● WHAT IS BEING ASKED
Return all records exactly. Nothing may be added.

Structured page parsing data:
::::::::

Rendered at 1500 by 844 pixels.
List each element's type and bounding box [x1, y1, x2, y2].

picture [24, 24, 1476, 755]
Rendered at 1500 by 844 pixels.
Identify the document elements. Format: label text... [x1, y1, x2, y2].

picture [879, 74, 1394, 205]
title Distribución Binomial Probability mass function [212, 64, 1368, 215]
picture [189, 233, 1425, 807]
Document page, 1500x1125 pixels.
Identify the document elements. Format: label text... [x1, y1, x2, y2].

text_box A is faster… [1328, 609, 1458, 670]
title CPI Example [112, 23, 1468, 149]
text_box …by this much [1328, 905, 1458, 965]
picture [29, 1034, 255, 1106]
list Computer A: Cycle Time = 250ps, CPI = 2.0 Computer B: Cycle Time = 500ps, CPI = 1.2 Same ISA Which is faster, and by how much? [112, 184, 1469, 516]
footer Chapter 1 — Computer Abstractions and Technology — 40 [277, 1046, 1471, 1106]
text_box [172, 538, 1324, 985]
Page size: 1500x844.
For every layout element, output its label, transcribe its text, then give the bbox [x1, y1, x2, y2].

::::::::

● TASK RESPONSE
Rendered at 1500 by 844 pixels.
List each element's type and bounding box [x1, y1, x2, y2].

picture [24, 24, 1476, 755]
Rendered at 1500 by 844 pixels.
Identify the document elements. Format: label text... [x1, y1, x2, y2].

picture [879, 74, 1394, 205]
title Distribución Binomial Probability mass function [212, 64, 1368, 215]
picture [189, 233, 1425, 807]
Document page, 1500x1125 pixels.
Identify the document elements. Format: label text... [x1, y1, x2, y2].

text_box A is faster… [1328, 609, 1458, 670]
title CPI Example [112, 23, 1468, 149]
text_box …by this much [1328, 905, 1458, 965]
picture [29, 1034, 255, 1106]
list Computer A: Cycle Time = 250ps, CPI = 2.0 Computer B: Cycle Time = 500ps, CPI = 1.2 Same ISA Which is faster, and by how much? [112, 184, 1469, 516]
footer Chapter 1 — Computer Abstractions and Technology — 40 [277, 1046, 1471, 1106]
text_box [172, 538, 1324, 985]
Page size: 1500x844.
For every layout element, output its label, transcribe its text, then give the bbox [x1, y1, x2, y2].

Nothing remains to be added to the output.